Vitamin B12

Vitamin B12 is an essential vitamin for the body. Their requirements are small but nonetheless, their deficiency can lead to a lot of health issues. Deficiency of this micronutrient is common in vegetarian since this vitamin is profoundly present in animal foods. While plant foods have less of it. Which are the rich vegetarian sources of this vitamin? Plant eaters can incorporate them in their daily diet to prevent and overcome deficiency.

Vitamin B12 and its deficiency

Vitamin B12 is an essential micronutrient that the human body needs. It is a water soluble vitamin that helps in red blood cells formation and in DNA synthesis. Moreover, it boosts metabolism.

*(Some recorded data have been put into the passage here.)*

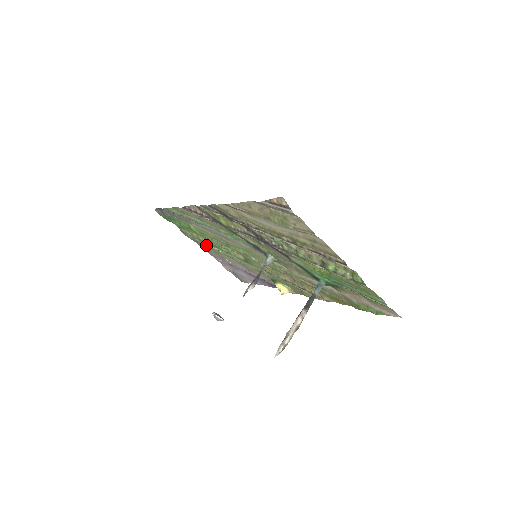
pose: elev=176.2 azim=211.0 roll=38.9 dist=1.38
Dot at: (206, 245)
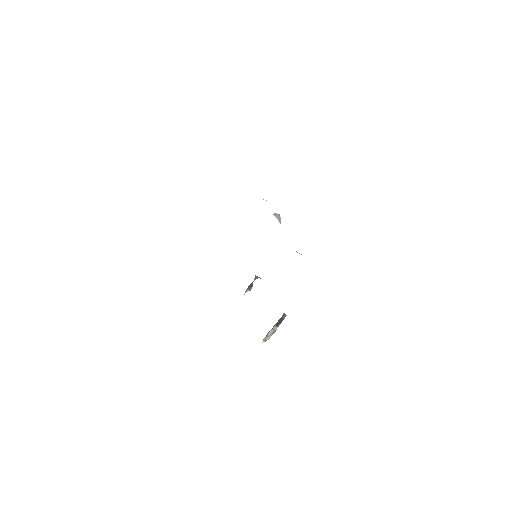
Dot at: occluded
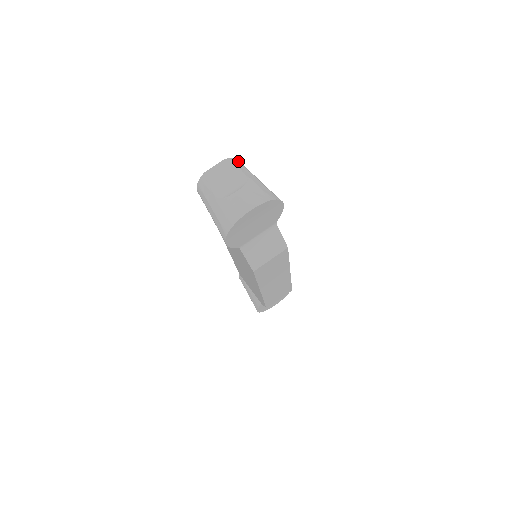
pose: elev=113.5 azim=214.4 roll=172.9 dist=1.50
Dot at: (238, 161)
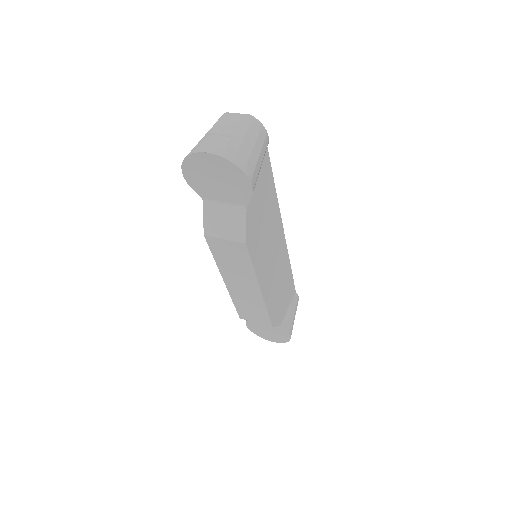
Dot at: (261, 127)
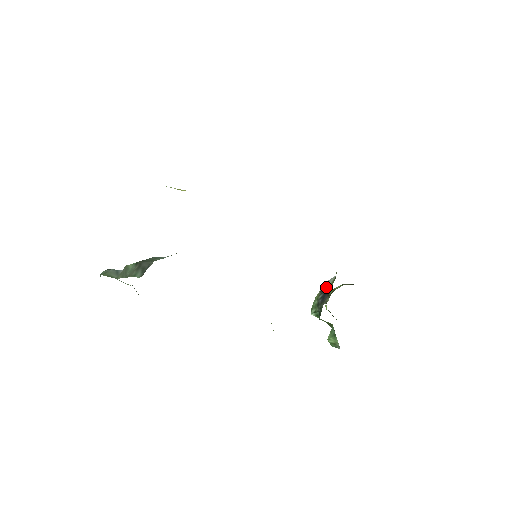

The other name of this vitamin is cobalmin. Its deficiency leads to a lot of symptoms. These include weakness, lethargy, fatigue, poor balance, breathlessness, numbness, and memory affection. There might be associated anemia or low blood hemoglobin and pallor. Some experience tingling of feet.

Vitamin B12
Vitamin B12(Source: Research gate)

There could be headaches and depressive symptoms. Intestinal symptoms such as nausea, bloating, constipation are also seen. Muscle cramps and erectile dysfunction can also occur.

To diagnose B12 deficiency, one needs to carry out a blood test. The vitamin is assayed in the blood. Any value above 300 pg/ml is normal. And when the blood levels estimated are between 200 to 300 pg/ml, they are borderline. When the blood levels drop below 200 pg/ml, it is a clear-cut case of B12 deficiency. This would require medical treatment and B12 supplements or injection.

Vegans and vegetarians are at a higher risk of getting B12 deficiency since this micronutrient is mostly present in large amounts in poultry, fish and meat products. Plant foods have lesser amounts of this vitamin. Nonetheless, some plant sources contain significant amount of this vitamin. If vegans and vegetarians include these plant foods in their daily diet, their chances of getting B12 deficiency is lessened.

5 vegetarian sources of B12

Daily requirements of this vitamin is 1.5 micrograms in an adult.

Milk

Vitamin B12
Rich sources of B12 (Source: Harvard Health)

As per USDA, milk is a good source of this vitamin. It can provide 8% of the daily requirement of it. 100 grams of 1% fat milk has 0.5 micrograms of B12. For vegans, soya milk is a good alternative to procure this vitamin.

Yoghurt

This dairy product has good amounts of B12 in it. 100 g of it contains 12% of the daily requirements of B12. If you are not fond of milk and it’s taste, yoghurt is a good alternative to have vitamin B12.

Nutritional yeast

This is a powerhouse of B12. It is inactivated yeast that provides umami flavor to foods and has a lot of health benefits.

Fortified cereals

These breakfast cereals that are commercially available are fortified with this vitamin and other vitamins. Consuming them are healthy and provides us with B12. Add milk to them and your daily requirements are met with easily.

Vitamin B12
Vegetarian sources of B12 (Source: Pinterest)

Also, read Dairy milk vs plant based milks: which is the healthiest?

Buttermilk

This has fair amounts of vitamin B12. It can provide 3% of the daily requirements of this vitamin easily.

Incorporate these foods in your daily diet to avoid and overcome vitamin B12 deficiency.